In the present case, let alone giving any hearing to the deceased husband of the petitioner he was completely kept in the dark about any adverse police report and the authorities decided to act on it long after the death of the petitioner's husband. The issue is not so much which authority should give the hearing. The issue 16 is whether the deceased husband of the petitioner was at all given an opportunity to controvert the allegation contained in the police report.
Now that the respondents had taken no step after receiving the police report and the deceased husband of the petitioner is also not in a position to defend himself the bank authorities can never declare the appointment to be void ab initio or can even notionally terminate him from service. It is a fundamental principle of natural justice that no person should be condemned without hearing. In the case of Sridhar Vs. Nagarpalika, Jounpur, reported in AIR 1990 SC 307, the Supreme Court observed that an order of appointment confers a vested right in the appointee to hold the post. That right cannot be taken away without affording opportunity of hearing. Any order passed in violation of the principle of natural justice would be void.

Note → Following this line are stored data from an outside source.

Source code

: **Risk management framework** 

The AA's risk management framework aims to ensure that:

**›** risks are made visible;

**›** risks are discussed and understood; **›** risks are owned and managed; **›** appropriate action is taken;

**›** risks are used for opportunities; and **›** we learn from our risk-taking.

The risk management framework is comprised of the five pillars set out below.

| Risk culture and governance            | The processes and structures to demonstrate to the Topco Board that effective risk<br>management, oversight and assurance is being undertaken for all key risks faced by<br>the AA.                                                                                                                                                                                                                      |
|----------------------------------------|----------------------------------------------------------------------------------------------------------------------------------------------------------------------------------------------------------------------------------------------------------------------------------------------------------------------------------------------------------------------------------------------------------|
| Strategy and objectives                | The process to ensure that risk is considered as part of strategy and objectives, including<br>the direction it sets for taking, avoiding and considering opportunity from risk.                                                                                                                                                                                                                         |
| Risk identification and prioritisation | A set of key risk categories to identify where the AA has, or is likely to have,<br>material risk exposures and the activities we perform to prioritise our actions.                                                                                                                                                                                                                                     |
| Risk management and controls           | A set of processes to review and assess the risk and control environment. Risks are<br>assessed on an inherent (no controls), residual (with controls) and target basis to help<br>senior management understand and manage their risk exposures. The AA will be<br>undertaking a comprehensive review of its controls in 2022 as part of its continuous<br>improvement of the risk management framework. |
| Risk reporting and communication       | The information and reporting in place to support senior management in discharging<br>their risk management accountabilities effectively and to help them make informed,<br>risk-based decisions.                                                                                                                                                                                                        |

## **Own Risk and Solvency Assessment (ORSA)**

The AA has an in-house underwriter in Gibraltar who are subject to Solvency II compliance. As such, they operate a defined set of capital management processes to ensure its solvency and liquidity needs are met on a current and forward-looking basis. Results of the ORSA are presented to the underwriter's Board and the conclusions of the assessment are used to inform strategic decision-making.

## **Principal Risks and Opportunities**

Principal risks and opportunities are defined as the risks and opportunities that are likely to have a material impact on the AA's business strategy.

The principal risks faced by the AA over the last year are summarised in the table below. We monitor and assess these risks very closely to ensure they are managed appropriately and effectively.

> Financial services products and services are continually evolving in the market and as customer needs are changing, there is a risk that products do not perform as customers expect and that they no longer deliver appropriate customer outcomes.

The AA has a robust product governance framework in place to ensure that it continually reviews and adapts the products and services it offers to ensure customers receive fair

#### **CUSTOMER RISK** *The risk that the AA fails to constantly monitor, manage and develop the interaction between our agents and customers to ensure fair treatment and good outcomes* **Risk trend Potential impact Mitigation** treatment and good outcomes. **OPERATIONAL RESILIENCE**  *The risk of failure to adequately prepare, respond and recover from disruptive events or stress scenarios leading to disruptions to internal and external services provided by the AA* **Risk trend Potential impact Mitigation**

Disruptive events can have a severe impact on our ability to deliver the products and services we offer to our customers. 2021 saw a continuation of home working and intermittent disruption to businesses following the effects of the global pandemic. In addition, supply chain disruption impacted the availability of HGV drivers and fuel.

Judged from that perspective, it must be held that the petitioner has been unjustly treated by the bank. 17
The bank is directed to take all possible steps for making payment of ex gratia lump-sum amount to the petitioner to which she is entitled in terms of the relevant scheme. In that case, the bank shall complete the process of payment of ex gratia lump-sum amount within a period of six weeks from the date of the communication of the order. This is, of course, subject to the petitioner's cooperating with the bank and furnishing the relevant data and information as may be required by the Bank authorities.
With the directions as above, the writ petition is disposed of. There shall, however, be no order as to costs.
Urgent photostat certified copy of this order, if applied for, be supplied to the parties subject to compliance with all requisite formalities.